> _Pasaje_:
^^^^^^^^^^^^^^^^

Estando ya K. harto de lidiar con las gentes de aquel pueblecito, decidió un día coger su mochila y su pasaporte español (que nunca sabe uno cuándo va a necesitarlo), y encaminar sus pasos hacia la república de Moldavia. Y por qué no.
Encontrábase nuestro protagonista subyugado ante tanta belleza paisajística, ante una naturaleza tan fiera, tan invasora. Pero, siendo K. una persona culta y con inquietudes, a los pocos días de su llegada estaba ya ansioso por ampliar sus conocimientos de alguna manera. Y es que, durante su estancia en aquel pueblo con el inaccesible castillo en lo alto de la colina, muchas cosas habían pasado en el mundo. Una nueva guerra mundial, entre otras. Y aquel pequeño país, que en tiempos de aquella guerra no era ni tan siquiera tal, había sido completamente arrasado. Así que poco quedaba por ver.

^^^^^^^^^^^^^^^^

> _Extractos de entradas_:
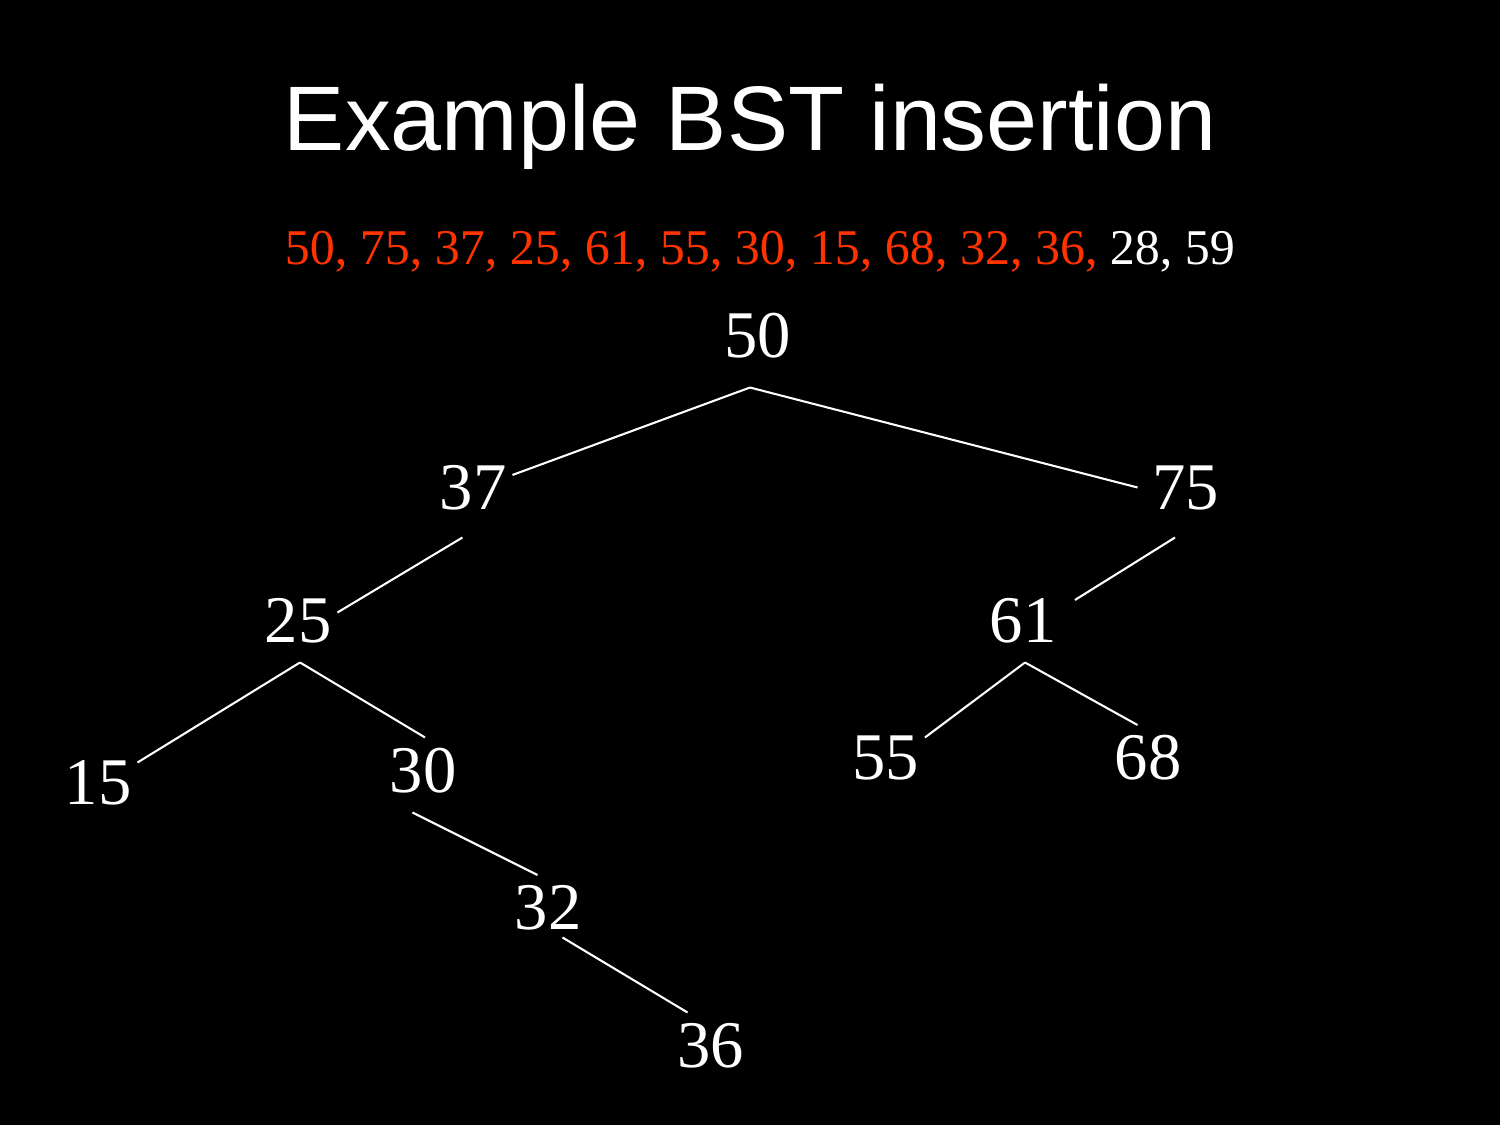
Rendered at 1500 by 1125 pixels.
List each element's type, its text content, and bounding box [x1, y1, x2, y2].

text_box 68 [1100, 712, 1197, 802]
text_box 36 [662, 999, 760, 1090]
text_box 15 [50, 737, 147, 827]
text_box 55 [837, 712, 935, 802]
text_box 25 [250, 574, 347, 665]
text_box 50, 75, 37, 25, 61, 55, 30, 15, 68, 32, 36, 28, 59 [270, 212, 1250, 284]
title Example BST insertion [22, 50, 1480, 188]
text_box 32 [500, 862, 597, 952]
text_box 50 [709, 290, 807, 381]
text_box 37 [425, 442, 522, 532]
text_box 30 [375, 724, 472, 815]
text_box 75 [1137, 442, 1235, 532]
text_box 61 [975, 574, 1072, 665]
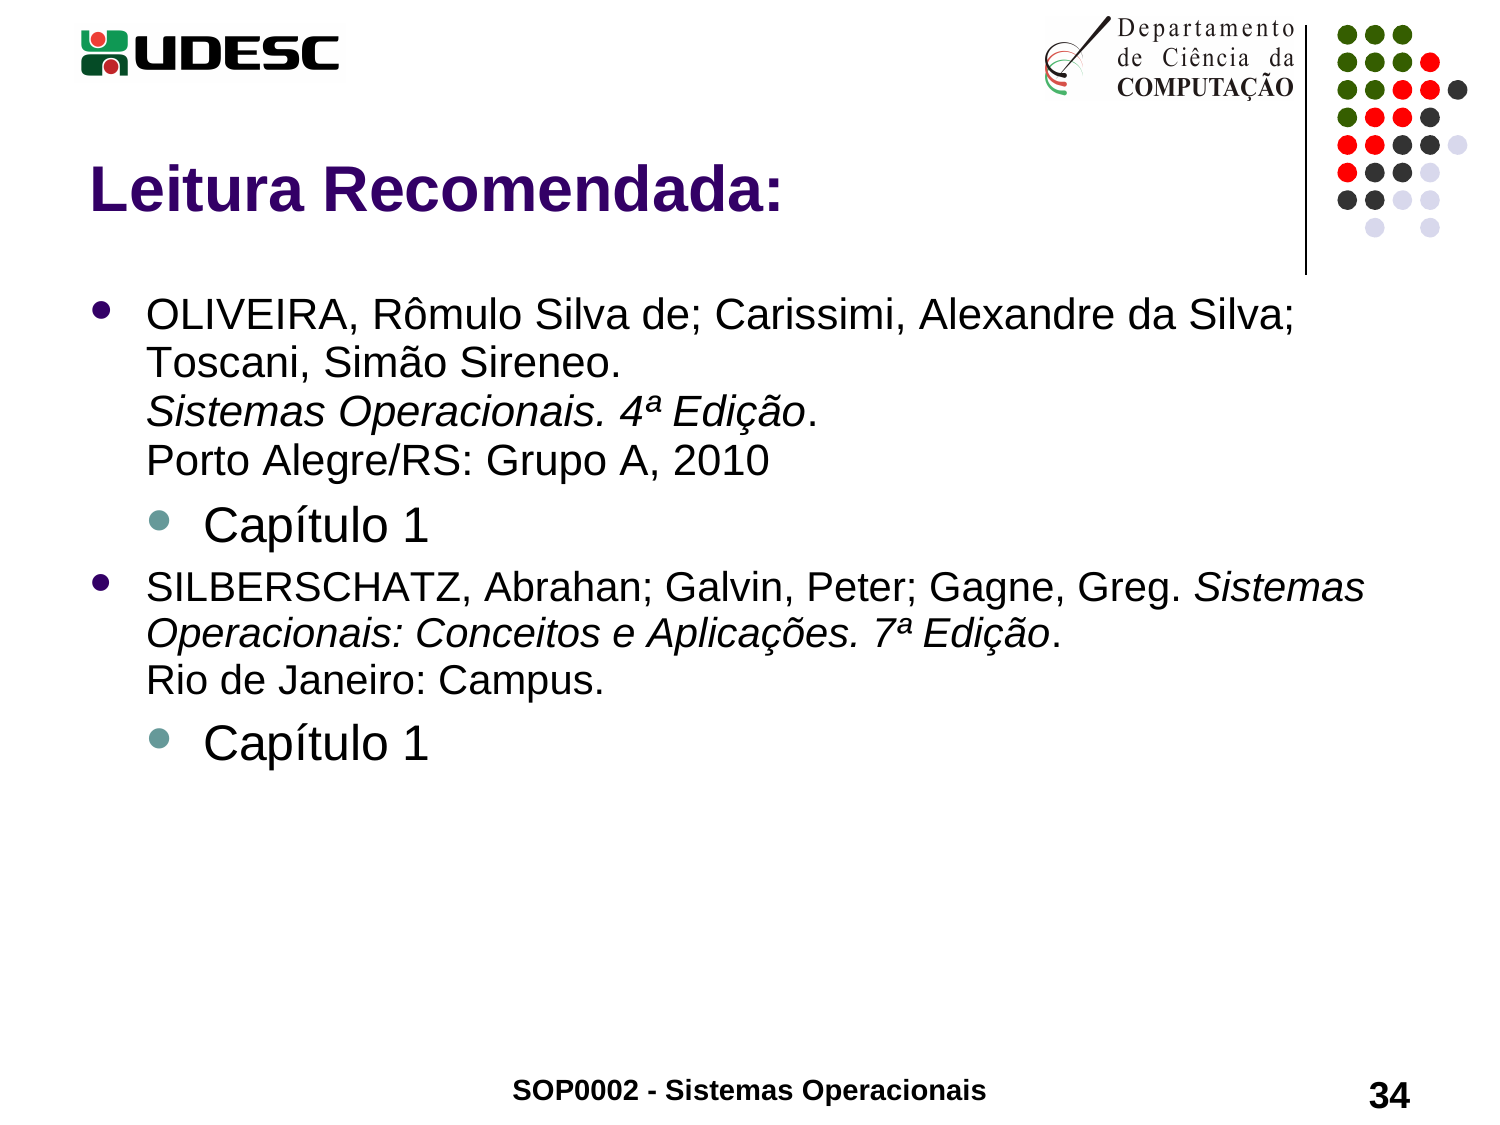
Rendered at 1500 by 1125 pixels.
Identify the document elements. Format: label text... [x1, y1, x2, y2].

^^^^^^^^^^^^^^^^

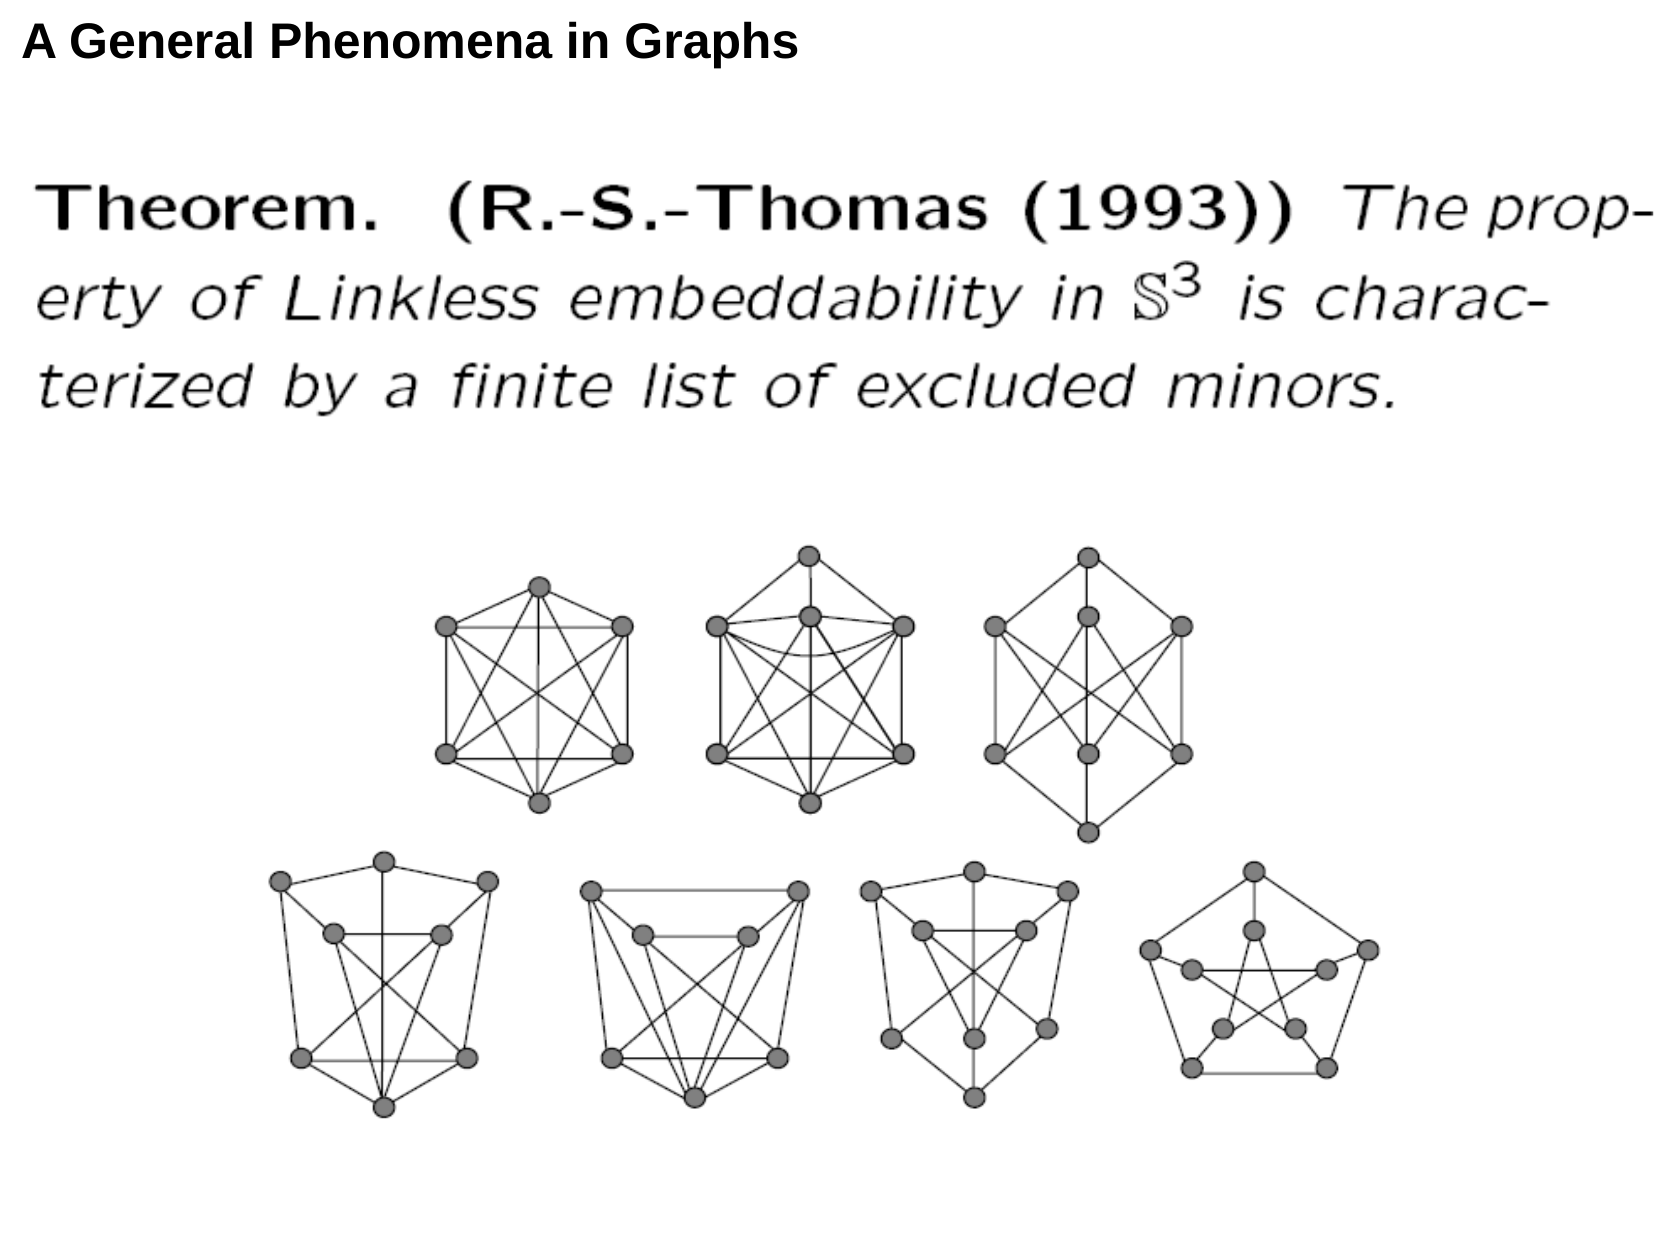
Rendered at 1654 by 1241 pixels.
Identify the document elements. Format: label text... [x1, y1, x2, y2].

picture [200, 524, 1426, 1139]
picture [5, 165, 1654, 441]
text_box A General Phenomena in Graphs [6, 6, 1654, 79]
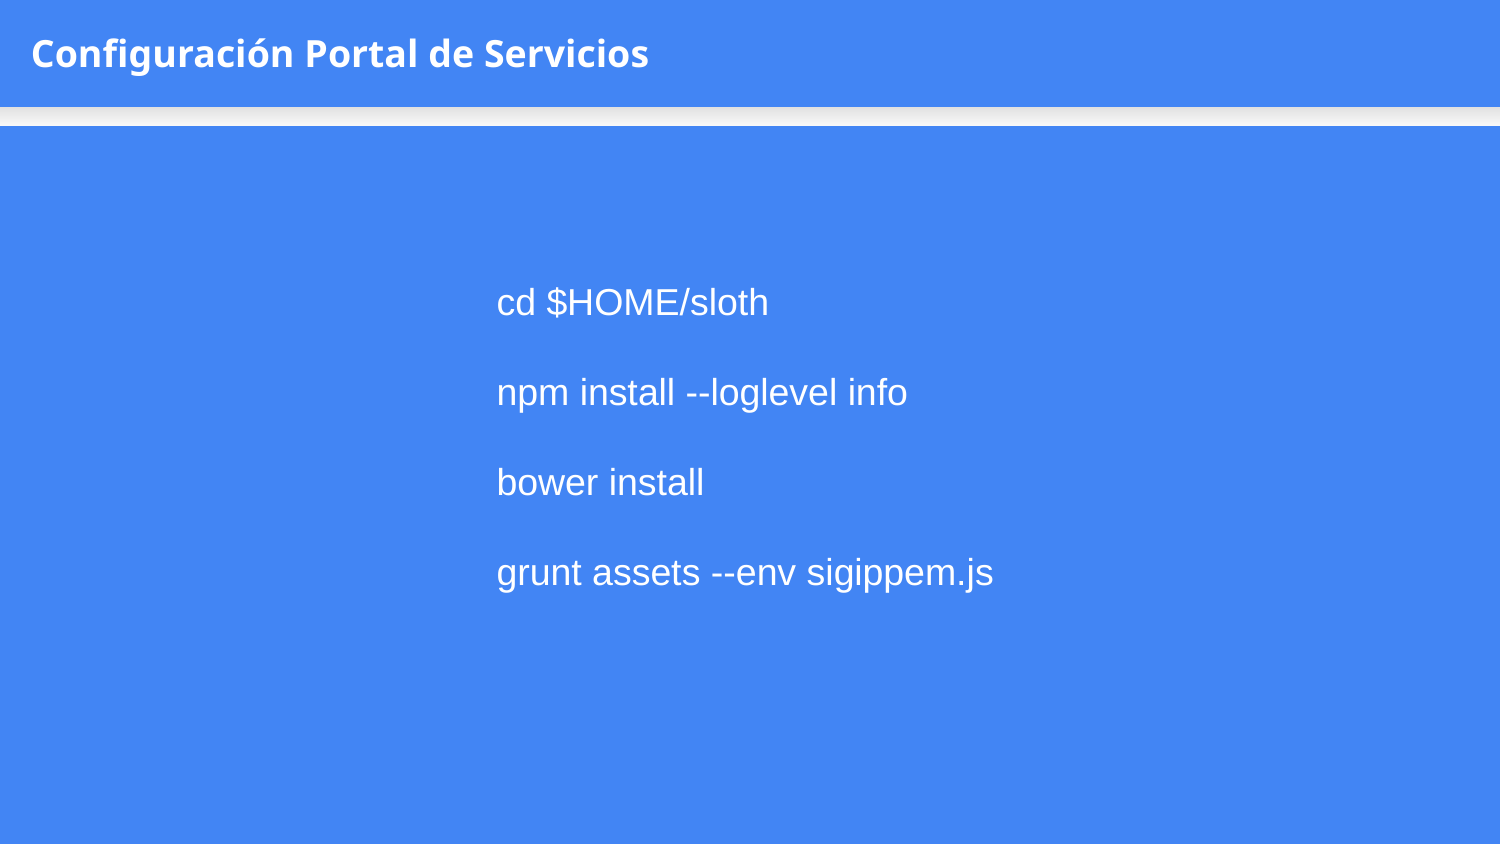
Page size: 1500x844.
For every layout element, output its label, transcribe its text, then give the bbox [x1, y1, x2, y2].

^^^^^^^^^^^^^^^^

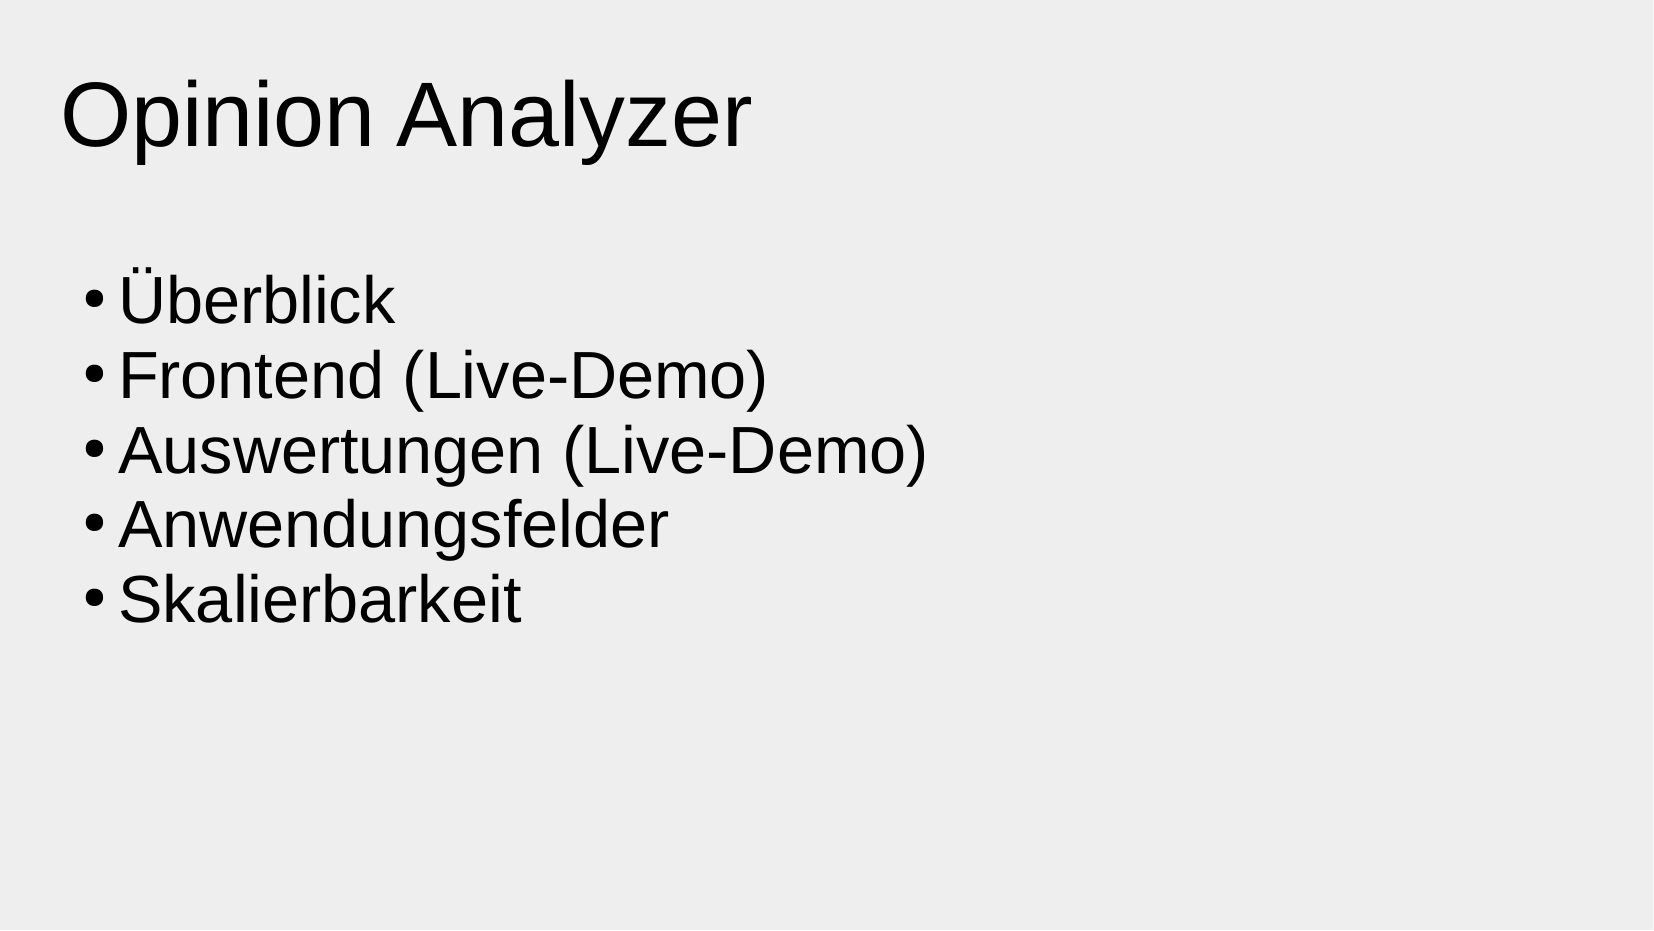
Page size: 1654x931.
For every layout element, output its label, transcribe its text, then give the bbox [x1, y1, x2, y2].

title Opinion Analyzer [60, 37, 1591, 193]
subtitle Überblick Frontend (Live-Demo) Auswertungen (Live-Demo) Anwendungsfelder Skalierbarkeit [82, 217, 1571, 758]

^^^^^^^^^^^^^^^^

> _Lo solicitado_:
Actualice el fragmento del pasaje que empieza con las palabras que contienen "Encontrábase nuestro protagonista" y termina con "quedaba por ver.", y sustituya "colina" por "loma".

> _Respuesta_:
Encontrábase nuestro protagonista subyugado ante tanta belleza paisajística, ante una naturaleza tan fiera, tan invasora. Pero, siendo K. una persona culta y con inquietudes, a los pocos días de su llegada estaba ya ansioso por ampliar sus conocimientos de alguna manera. Y es que, durante su estancia en aquel pueblo con el inaccesible castillo en lo alto de la loma, muchas cosas habían pasado en el mundo. Una nueva guerra mundial, entre otras. Y aquel pequeño país, que en tiempos de aquella guerra no era ni tan siquiera tal, había sido completamente arrasado. Así que poco quedaba por ver.